In December, along with my contextual interviews, I tested out some prototypes. I use “prototype” here loosely, meaning that I showed participants images and texts related to bottled water, and asked them a series of questions about their reactions. Images and texts were judged separately by the participants, according to four factors (see note at end):
- Whether participants found the image/text interesting or uninteresting
- Whether the message was understandable or ambiguous
- Whether the participant felt encouraged to take action
- Whether the participant felt likely to change their attitude towards bottled water
Participants’ preferred images varied quite a bit. The images that stood out most, however, were two which showed plastic pollution on a beach and in the ocean, and one with a message about the amount of oil used to produce plastic bottles. These images are somewhat polar opposites: the first two are highly emotional; the latter is based on logic and statistics. The images of people drinking out of or holding reusable bottles sparked some interest, but were overall judged to be too ambiguous, and unlikely to lead to action or an attitude change.
As a side note, I realize now that including the images with text did not allow me to focus only on the visual quality of the images. If I were to do this activity again, I would separate out images which also contained text.
Download Text A (longer text with statistics)
Download Text B (longer text, first-person)

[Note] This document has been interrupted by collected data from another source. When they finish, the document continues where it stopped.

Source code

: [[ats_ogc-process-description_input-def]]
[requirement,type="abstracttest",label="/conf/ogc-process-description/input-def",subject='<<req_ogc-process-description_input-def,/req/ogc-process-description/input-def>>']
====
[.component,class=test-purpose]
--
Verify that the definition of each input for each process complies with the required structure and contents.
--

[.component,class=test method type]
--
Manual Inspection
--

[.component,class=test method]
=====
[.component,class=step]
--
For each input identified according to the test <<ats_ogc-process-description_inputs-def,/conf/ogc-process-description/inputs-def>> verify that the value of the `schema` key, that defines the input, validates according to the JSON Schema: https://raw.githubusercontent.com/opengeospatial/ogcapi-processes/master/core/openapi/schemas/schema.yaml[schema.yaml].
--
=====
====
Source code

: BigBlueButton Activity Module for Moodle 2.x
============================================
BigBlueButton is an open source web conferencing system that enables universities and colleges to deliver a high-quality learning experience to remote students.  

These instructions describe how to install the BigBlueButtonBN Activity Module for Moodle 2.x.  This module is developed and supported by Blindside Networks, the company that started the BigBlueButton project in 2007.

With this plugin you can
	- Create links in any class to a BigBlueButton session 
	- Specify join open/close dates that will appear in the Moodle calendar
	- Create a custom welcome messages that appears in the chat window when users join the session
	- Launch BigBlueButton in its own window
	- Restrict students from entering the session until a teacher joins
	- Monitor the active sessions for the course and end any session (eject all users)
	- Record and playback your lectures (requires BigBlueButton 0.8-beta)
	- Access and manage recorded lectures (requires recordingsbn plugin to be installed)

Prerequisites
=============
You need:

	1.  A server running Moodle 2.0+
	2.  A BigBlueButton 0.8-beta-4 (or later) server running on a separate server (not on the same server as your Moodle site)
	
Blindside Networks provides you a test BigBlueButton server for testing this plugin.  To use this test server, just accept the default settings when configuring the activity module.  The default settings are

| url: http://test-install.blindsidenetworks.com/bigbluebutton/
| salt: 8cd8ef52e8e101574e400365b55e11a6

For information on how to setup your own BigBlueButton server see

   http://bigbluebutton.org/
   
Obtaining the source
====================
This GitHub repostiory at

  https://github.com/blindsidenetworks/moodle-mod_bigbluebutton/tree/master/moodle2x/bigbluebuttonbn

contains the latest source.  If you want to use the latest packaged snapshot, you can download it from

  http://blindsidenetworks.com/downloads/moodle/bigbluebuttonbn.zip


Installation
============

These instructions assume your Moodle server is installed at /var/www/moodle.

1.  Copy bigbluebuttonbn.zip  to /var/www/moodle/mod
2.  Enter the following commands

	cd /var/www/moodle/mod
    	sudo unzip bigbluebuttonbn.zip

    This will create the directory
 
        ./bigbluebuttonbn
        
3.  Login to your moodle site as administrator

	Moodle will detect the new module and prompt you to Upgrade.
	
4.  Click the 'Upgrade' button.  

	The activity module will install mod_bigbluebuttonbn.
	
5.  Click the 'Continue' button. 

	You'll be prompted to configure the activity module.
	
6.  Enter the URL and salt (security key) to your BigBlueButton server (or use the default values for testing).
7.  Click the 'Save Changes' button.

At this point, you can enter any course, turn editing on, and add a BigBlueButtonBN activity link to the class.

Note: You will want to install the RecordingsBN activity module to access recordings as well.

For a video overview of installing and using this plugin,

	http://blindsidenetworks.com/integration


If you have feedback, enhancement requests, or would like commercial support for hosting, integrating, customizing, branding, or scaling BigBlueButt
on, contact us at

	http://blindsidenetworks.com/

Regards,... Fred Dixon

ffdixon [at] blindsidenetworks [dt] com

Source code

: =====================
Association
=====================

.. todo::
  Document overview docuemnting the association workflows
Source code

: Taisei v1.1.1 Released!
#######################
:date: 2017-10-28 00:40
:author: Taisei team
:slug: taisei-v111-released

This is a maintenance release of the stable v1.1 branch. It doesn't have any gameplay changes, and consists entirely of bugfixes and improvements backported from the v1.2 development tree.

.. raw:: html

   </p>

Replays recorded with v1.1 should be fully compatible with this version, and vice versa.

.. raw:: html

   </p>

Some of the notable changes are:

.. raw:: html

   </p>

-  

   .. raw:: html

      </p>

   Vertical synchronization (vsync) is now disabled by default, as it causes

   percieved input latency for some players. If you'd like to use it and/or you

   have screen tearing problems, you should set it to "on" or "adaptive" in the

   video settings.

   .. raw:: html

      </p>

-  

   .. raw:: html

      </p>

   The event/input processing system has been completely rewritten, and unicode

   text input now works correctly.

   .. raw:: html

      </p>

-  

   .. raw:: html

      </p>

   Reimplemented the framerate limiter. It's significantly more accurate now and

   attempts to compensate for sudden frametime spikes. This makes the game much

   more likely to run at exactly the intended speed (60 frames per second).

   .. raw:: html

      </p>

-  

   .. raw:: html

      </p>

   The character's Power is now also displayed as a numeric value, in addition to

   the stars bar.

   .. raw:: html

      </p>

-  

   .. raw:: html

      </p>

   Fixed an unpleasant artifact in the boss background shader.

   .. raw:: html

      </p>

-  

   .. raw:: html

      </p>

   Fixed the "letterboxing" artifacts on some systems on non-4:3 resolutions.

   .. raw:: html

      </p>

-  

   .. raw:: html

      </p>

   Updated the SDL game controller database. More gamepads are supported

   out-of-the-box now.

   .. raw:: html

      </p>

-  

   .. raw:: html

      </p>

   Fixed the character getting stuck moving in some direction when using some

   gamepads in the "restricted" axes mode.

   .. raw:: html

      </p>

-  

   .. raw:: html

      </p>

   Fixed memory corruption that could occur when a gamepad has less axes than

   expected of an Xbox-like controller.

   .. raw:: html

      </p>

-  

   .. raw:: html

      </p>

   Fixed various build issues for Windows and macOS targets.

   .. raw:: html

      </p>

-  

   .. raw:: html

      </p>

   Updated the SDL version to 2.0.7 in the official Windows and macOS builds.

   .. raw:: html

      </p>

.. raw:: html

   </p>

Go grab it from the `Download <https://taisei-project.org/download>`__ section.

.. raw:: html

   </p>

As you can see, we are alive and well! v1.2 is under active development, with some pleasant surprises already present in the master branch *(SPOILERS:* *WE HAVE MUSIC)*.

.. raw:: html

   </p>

After viewing the images, participants read 4 short texts and 2 longer texts. In general, they reported liking the shorter texts, but being more convinced by the longer texts. This is a dilemma that I believe can be solved by giving audiences a small amount of information and allowing them to choose more, if desired.
Participants unanimously preferred the texts with statistics (such as Text A), and disliked Text B, which was written in first-person and had no statistics. Some people said that Text B felt like “one person’s decision” and reacted by saying “so what?” One person said that it was too overtly persuasive; a few others called it “preachy.”
The results of these prototype evaluations have led me to hypothesize about possible design recommendations. My recommendations can be divided into two categories: qualities that the communication piece must contain, and qualities that the communication may contain.
Possible design recommendations
Communication piece must contain:
- Carefully-chosen statistics given in context. Participants unanimously preferred messages with statistics, over similar messages without statistics.
- A message which does not feel “preachy.” The first-person text turned many participants off. This quality must be evaluated on a case-by-case basis.
- A concise message. Information must be easy to digest and remember. Longer texts should be broken up into chunks.
- Specific actions to take. Information about a problem must be accompanied by concrete solutions which the audience knows they can do (see New Tools for Environmental Protection)
- Assurance that individual actions will make a difference. Some participants expressed doubt that their actions would lead to change.
Communication piece may contain:
- An emotional tone. Some participants were most drawn to images and texts with an emotional appeal.
- Practical advice. Other participants were most drawn to images and texts that showed efficiency, or cost or energy savings.
- New information for the viewer. Some participants were most interested in facts of which they were unaware, such as the amount of oil used in plastic bottle production.
- The option to learn more. Participants liked short texts but were more convinced by longer texts. Audiences might be given an option to dig deeper into the issue.
- A role model performing the desired behavior. Increasing the personal relevance of a message motivates message scrutiny (see The Psychology of Attitudes and Attitude Change). But participants expressed strong feelings of distaste when shown images of people with whom they couldn’t identify; similarly, the anonymous first-person narrative in Text B triggered negative feedback.
During the rest of January and February, I will be creating and testing a more robust prototype in order to test my hypotheses. I hope this will lead to more clearly defined design recommendations.
Note: the questions about the prototypes were taken from William James McGuire’s “Communication-Persuasion Model as Input-Output Matrix” (as shown in Public Communication Campaigns, 1989). McGuire’s matrix is a classic theory, and breaks down the steps that a persuasive message must go through in order to lead to behavior change.